[Required action]
Can you set down, exactly as they appear below, the lines from the opening of the material through the one bearing "right elbow: (406, 351)", minus the pictures?

[Data excerpts]
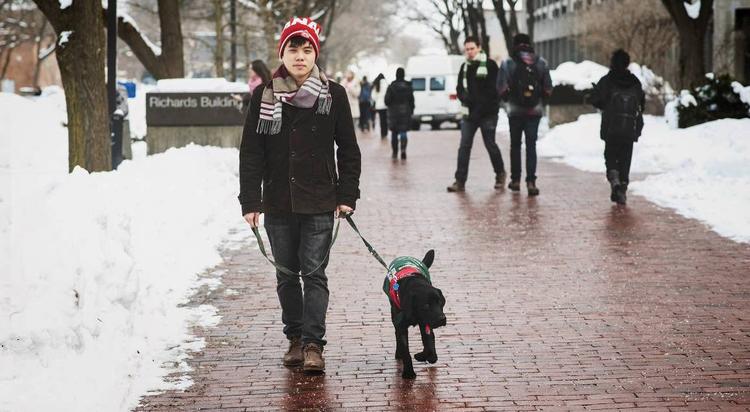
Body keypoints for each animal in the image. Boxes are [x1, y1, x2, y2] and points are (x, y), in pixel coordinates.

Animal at [384, 249, 450, 378]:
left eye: (440, 302)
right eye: (426, 305)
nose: (442, 319)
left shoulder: (426, 323)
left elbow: (429, 343)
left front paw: (423, 356)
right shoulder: (401, 326)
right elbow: (406, 351)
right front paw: (409, 372)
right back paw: (398, 353)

[Task result]
Body keypoints for each animal in the image. Boxes are [x1, y1, x2, y2] and points are (x, y), in pixel coordinates.

Animal at [384, 249, 450, 378]:
left eye: (440, 302)
right eye: (426, 305)
nose: (442, 319)
left shoulder: (426, 323)
left elbow: (429, 343)
left front paw: (423, 356)
right shoulder: (401, 326)
right elbow: (406, 351)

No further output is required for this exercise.